◆ **What is expected**
Please copy the lines of the data below without any change, starting with the line that contains "For the ***PR***" and ending with the line that contains "# TO DO LIST", with both of those lines included.
_____
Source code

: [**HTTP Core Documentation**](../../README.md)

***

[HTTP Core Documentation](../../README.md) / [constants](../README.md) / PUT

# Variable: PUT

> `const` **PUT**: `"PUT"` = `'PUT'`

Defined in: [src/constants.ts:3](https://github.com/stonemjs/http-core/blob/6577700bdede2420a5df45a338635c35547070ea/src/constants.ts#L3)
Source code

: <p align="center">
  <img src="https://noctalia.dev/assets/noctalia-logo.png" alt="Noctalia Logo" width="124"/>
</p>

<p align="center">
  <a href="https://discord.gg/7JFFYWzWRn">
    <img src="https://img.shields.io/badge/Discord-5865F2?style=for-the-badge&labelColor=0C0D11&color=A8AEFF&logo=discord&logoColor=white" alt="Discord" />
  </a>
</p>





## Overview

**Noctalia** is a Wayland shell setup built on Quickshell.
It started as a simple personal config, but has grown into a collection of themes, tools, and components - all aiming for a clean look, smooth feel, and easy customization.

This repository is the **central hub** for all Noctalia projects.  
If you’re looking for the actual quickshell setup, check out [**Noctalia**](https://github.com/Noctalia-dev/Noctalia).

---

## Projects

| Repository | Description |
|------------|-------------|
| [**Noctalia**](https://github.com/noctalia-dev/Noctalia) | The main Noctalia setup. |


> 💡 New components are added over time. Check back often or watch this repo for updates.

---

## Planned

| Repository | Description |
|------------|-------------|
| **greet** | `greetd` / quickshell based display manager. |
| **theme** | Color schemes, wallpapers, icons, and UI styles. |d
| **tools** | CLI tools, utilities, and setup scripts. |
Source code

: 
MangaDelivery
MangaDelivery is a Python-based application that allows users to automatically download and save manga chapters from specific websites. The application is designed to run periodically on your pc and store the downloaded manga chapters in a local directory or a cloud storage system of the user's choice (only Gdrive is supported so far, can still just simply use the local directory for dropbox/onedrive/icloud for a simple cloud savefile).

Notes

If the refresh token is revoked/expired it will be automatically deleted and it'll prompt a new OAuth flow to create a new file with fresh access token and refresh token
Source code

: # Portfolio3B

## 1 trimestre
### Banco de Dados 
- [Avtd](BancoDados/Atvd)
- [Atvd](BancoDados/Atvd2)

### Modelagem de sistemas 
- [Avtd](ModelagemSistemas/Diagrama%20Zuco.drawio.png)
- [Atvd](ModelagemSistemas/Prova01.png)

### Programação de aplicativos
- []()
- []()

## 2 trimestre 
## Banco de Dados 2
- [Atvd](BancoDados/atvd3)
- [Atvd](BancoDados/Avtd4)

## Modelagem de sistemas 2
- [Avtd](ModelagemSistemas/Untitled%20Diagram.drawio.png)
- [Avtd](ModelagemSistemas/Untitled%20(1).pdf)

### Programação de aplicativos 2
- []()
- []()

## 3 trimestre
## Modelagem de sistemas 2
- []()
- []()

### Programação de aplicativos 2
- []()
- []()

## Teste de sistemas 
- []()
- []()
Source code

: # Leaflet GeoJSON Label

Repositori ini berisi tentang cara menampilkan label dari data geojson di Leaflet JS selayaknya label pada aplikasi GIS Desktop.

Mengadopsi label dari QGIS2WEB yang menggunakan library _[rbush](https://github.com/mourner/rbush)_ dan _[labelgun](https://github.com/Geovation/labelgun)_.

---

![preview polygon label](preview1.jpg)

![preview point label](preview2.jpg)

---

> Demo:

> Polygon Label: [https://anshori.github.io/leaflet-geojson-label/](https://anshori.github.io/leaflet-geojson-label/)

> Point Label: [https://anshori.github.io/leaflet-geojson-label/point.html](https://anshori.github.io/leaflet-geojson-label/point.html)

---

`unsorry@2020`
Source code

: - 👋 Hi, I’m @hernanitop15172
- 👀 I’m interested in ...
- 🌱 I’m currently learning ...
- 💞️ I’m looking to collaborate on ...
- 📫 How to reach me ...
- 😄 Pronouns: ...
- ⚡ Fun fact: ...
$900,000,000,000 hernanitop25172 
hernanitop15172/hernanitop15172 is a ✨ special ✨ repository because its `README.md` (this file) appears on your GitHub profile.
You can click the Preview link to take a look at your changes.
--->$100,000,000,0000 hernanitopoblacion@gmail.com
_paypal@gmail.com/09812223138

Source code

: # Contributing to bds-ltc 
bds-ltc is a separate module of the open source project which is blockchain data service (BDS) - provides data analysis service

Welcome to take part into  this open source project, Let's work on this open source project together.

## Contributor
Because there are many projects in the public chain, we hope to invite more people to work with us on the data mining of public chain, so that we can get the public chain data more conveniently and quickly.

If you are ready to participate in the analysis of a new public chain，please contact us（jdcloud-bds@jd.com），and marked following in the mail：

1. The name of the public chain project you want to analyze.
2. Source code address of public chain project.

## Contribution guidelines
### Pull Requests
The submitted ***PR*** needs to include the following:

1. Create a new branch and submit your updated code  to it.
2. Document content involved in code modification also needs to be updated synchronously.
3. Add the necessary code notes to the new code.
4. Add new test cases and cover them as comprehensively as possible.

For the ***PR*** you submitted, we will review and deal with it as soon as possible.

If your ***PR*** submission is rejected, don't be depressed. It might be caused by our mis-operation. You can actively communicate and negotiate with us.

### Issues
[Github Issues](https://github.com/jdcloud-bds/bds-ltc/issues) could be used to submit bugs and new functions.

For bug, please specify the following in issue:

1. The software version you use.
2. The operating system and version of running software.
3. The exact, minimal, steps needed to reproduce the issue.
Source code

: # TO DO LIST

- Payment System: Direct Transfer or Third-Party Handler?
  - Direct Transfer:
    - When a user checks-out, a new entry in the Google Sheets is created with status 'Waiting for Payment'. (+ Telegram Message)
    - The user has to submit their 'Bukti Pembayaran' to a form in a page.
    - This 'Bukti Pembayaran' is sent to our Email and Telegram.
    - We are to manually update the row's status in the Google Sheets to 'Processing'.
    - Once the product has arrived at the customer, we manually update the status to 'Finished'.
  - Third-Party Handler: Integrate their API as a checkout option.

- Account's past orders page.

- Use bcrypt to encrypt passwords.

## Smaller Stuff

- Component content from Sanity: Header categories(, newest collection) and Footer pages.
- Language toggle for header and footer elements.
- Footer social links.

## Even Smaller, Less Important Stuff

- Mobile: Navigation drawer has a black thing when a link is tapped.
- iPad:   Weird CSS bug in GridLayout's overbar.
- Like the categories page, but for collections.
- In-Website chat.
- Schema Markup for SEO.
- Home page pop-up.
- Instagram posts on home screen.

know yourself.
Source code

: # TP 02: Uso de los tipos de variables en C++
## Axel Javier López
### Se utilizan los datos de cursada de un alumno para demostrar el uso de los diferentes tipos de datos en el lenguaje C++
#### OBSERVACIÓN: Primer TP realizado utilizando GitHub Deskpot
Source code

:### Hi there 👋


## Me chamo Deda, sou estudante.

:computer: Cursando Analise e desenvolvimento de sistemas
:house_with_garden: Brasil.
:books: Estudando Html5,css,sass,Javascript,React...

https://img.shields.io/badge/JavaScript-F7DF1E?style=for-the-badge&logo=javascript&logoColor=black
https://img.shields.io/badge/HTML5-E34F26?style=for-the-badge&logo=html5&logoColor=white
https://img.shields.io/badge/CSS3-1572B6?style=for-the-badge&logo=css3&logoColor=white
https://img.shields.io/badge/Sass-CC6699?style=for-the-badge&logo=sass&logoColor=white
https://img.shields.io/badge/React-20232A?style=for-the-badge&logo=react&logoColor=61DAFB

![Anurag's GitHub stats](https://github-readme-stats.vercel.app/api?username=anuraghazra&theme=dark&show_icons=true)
_____
◆ **Result for this exercise**
For the ***PR*** you submitted, we will review and deal with it as soon as possible.

If your ***PR*** submission is rejected, don't be depressed. It might be caused by our mis-operation. You can actively communicate and negotiate with us.

### Issues
[Github Issues](https://github.com/jdcloud-bds/bds-ltc/issues) could be used to submit bugs and new functions.

For bug, please specify the following in issue:

1. The software version you use.
2. The operating system and version of running software.
3. The exact, minimal, steps needed to reproduce the issue.
Source code

: # TO DO LIST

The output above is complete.